**THE TASK:** Identify all lines of the data containing the string "terminal" and copy them.

**LISTED ENTRIES:**
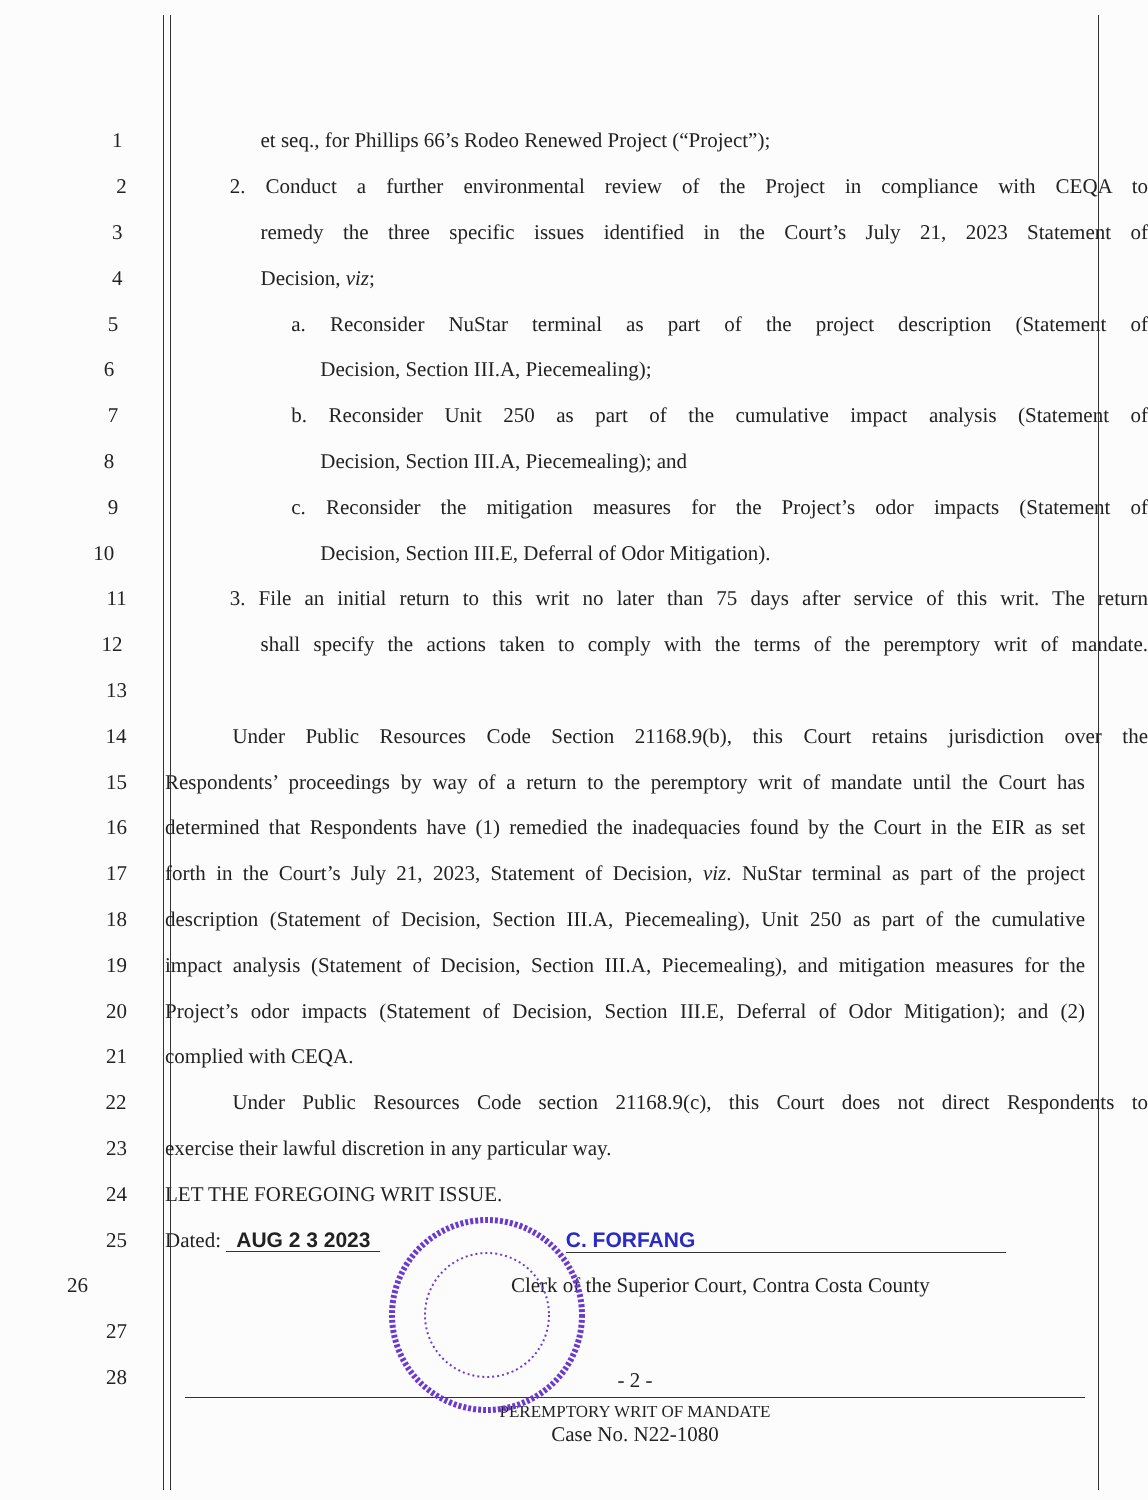1 et seq., for Phillips 66’s Rodeo Renewed Project (“Project”);
2 2. Conduct a further environmental review of the Project in compliance with CEQA to
3 remedy the three specific issues identified in the Court’s July 21, 2023 Statement of
4 Decision, viz;
5 a. Reconsider NuStar terminal as part of the project description (Statement of
6 Decision, Section III.A, Piecemealing);
7 b. Reconsider Unit 250 as part of the cumulative impact analysis (Statement of
8 Decision, Section III.A, Piecemealing); and
9 c. Reconsider the mitigation measures for the Project’s odor impacts (Statement of
10 Decision, Section III.E, Deferral of Odor Mitigation).
11 3. File an initial return to this writ no later than 75 days after service of this writ. The return
12 shall specify the actions taken to comply with the terms of the peremptory writ of mandate.
13
14 Under Public Resources Code Section 21168.9(b), this Court retains jurisdiction over the
15 Respondents’ proceedings by way of a return to the peremptory writ of mandate until the Court has
16 determined that Respondents have (1) remedied the inadequacies found by the Court in the EIR as set
17 forth in the Court’s July 21, 2023, Statement of Decision, viz. NuStar terminal as part of the project
18 description (Statement of Decision, Section III.A, Piecemealing), Unit 250 as part of the cumulative
19 impact analysis (Statement of Decision, Section III.A, Piecemealing), and mitigation measures for the
20 Project’s odor impacts (Statement of Decision, Section III.E, Deferral of Odor Mitigation); and (2)
21 complied with CEQA.
22 Under Public Resources Code section 21168.9(c), this Court does not direct Respondents to
23 exercise their lawful discretion in any particular way.
24 LET THE FOREGOING WRIT ISSUE.
25 Dated: AUG 2 3 2023 C. FORFANG
26 Clerk of the Superior Court, Contra Costa County
27
28
- 2 -
PEREMPTORY WRIT OF MANDATE
Case No. N22-1080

**ANSWER SPACE:**
5 a. Reconsider NuStar terminal as part of the project description (Statement of
17 forth in the Court’s July 21, 2023, Statement of Decision, viz. NuStar terminal as part of the project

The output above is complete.